Data items:
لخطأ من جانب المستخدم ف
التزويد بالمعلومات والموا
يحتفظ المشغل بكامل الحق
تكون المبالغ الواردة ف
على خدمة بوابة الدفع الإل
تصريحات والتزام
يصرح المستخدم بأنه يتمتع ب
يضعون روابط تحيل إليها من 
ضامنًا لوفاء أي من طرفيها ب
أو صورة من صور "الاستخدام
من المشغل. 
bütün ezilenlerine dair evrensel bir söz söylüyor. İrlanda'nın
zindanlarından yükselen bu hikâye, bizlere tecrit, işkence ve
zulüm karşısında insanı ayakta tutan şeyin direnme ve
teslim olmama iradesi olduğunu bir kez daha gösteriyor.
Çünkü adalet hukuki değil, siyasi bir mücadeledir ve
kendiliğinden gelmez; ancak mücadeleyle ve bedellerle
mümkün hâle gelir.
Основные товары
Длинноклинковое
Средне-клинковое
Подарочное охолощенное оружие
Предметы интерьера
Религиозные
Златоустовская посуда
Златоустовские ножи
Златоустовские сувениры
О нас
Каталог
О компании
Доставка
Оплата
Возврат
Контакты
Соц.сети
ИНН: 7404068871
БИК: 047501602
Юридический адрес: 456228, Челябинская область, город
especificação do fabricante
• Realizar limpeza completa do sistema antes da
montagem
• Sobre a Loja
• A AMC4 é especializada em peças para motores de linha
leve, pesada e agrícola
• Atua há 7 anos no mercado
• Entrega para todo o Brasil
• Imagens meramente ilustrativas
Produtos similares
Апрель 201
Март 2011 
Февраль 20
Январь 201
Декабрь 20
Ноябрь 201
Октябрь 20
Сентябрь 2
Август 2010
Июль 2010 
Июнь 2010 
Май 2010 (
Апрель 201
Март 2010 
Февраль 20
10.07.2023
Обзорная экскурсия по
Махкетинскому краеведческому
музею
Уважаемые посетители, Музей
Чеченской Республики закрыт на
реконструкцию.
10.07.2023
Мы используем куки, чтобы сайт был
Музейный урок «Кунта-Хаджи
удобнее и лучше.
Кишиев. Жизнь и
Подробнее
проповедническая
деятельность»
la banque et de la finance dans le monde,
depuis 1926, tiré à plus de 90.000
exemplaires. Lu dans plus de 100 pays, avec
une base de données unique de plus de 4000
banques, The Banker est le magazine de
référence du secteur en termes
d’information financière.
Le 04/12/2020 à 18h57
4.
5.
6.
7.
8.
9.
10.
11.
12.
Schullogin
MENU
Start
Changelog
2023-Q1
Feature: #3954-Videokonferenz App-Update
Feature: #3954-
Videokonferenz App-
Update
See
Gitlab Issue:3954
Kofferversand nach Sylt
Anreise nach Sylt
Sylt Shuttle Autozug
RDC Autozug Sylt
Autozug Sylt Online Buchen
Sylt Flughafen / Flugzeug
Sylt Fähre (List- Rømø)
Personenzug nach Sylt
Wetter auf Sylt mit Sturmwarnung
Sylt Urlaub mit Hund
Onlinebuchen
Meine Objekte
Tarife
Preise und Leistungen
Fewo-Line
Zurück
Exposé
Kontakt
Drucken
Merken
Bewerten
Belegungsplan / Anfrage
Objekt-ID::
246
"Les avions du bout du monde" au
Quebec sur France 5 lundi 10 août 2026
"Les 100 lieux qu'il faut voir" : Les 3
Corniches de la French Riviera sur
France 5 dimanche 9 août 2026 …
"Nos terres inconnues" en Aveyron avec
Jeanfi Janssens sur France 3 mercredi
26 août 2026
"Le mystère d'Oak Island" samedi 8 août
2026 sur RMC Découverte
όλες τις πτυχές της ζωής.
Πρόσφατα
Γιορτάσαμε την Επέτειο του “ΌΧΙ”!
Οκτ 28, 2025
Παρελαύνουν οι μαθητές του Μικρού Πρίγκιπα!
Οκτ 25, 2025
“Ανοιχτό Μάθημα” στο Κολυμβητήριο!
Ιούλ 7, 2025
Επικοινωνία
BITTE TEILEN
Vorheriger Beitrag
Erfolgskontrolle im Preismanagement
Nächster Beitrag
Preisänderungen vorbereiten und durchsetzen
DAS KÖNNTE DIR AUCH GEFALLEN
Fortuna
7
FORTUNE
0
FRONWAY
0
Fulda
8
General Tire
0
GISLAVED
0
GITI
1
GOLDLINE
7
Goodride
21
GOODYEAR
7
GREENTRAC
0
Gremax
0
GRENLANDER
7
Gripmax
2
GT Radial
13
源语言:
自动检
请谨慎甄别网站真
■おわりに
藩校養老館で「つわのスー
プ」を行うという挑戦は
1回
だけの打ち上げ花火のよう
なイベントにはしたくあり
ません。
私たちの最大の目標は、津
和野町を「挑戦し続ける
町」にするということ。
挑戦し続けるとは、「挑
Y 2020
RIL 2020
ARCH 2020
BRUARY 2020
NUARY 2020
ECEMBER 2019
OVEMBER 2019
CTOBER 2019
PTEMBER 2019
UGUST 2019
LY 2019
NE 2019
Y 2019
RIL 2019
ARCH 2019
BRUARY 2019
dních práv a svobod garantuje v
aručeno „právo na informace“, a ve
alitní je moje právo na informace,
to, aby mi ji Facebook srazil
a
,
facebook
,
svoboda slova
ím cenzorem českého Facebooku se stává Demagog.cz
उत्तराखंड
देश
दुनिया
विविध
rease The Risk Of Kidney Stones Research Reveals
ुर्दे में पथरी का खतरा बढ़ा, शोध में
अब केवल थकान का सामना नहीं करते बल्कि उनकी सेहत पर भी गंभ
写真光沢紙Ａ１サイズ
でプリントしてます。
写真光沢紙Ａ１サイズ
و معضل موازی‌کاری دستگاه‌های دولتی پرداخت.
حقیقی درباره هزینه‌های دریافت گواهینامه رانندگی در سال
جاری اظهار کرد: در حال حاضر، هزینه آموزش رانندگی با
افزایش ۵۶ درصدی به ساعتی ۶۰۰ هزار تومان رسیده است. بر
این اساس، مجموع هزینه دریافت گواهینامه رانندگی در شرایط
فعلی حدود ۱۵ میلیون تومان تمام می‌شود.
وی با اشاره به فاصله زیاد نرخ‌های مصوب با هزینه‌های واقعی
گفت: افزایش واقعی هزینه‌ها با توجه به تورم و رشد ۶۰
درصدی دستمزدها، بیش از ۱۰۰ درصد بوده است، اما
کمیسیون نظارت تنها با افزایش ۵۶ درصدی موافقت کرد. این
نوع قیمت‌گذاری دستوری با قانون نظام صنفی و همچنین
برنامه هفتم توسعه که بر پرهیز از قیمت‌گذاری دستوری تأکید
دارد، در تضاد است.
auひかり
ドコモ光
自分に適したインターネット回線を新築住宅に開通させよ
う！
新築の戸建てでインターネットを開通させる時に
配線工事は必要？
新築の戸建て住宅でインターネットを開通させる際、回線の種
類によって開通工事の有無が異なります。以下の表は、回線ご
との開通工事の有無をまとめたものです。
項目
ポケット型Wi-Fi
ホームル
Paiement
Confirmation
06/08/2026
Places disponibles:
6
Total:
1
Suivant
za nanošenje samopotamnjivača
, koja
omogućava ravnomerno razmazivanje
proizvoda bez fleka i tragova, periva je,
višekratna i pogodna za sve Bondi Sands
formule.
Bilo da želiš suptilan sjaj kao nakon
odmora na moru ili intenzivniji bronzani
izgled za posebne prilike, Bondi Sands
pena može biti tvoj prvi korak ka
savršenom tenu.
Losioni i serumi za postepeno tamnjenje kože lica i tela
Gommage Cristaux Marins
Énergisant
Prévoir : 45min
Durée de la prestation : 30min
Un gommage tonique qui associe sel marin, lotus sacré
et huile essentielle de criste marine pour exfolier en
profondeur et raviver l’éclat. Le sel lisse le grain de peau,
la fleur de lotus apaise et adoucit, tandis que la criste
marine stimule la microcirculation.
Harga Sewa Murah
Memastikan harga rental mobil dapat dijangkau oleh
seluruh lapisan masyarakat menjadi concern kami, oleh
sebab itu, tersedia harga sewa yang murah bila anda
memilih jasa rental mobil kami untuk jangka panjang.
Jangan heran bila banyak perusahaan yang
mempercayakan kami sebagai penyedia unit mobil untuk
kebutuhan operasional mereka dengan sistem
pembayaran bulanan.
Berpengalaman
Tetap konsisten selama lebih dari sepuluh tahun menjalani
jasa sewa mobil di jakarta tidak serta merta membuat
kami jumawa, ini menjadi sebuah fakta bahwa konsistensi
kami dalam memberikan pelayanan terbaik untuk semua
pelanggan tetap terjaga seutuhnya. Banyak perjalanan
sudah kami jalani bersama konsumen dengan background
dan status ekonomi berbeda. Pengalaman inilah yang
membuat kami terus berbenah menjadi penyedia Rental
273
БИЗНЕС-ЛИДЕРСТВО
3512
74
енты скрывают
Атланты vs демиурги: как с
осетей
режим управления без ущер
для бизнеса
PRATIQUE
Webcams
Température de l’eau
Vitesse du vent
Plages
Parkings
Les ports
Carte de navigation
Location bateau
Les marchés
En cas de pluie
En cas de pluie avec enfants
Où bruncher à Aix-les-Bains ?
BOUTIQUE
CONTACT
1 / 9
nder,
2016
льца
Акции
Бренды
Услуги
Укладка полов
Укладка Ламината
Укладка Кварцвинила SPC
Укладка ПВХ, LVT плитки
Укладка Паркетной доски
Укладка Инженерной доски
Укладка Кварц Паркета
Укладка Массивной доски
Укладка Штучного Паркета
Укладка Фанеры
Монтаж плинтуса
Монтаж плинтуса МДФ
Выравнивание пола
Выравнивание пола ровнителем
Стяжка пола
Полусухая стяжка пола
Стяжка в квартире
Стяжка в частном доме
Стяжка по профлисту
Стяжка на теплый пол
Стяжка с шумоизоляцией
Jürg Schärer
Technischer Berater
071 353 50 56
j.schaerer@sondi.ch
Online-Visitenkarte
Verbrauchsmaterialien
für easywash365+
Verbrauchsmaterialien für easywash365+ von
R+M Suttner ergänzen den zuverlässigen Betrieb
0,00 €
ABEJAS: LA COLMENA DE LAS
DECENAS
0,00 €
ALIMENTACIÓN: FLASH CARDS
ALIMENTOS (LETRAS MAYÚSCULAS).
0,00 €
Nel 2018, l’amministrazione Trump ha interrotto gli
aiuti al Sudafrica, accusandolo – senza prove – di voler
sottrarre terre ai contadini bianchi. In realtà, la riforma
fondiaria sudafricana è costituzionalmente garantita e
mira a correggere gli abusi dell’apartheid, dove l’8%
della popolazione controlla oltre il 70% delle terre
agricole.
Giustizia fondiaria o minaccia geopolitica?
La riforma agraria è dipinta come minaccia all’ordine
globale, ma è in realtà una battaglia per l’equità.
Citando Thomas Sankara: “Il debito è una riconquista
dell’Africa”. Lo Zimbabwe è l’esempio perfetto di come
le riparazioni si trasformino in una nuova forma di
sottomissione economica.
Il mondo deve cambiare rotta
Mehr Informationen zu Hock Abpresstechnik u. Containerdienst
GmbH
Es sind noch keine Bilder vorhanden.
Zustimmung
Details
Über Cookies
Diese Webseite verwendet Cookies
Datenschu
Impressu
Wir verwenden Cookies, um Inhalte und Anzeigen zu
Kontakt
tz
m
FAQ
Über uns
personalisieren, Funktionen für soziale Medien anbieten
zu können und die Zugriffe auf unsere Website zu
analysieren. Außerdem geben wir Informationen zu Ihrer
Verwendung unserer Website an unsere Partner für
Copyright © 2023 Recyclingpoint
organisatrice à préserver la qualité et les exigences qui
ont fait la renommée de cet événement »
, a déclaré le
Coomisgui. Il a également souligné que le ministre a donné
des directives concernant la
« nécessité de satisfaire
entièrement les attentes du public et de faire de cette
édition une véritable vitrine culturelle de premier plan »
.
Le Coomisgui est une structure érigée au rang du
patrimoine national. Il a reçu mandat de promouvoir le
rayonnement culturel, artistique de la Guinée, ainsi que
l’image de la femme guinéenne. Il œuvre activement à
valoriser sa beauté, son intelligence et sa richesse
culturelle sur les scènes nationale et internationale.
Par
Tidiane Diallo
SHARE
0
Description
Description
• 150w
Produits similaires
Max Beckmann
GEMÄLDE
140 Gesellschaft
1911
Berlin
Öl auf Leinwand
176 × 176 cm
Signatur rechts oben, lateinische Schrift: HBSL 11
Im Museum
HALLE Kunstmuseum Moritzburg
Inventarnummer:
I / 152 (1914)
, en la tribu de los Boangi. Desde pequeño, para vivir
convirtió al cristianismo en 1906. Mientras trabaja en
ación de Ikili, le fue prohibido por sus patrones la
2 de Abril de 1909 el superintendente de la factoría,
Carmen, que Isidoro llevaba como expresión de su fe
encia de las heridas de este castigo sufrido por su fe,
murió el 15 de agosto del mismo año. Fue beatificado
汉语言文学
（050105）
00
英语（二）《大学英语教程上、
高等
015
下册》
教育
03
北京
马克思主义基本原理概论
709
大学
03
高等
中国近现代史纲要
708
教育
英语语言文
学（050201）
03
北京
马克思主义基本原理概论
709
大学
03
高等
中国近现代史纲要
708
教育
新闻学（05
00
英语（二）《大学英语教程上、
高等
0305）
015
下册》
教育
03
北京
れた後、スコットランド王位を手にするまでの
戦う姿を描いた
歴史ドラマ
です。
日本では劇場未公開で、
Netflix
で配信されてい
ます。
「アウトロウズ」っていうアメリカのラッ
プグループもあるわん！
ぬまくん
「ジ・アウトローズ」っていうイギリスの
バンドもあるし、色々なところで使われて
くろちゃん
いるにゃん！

The problem:
The answer must be every line of the entries that includes the word "Coomisgui".

Answer to the exercise:
Coomisgui. Il a également souligné que le ministre a donné
Le Coomisgui est une structure érigée au rang du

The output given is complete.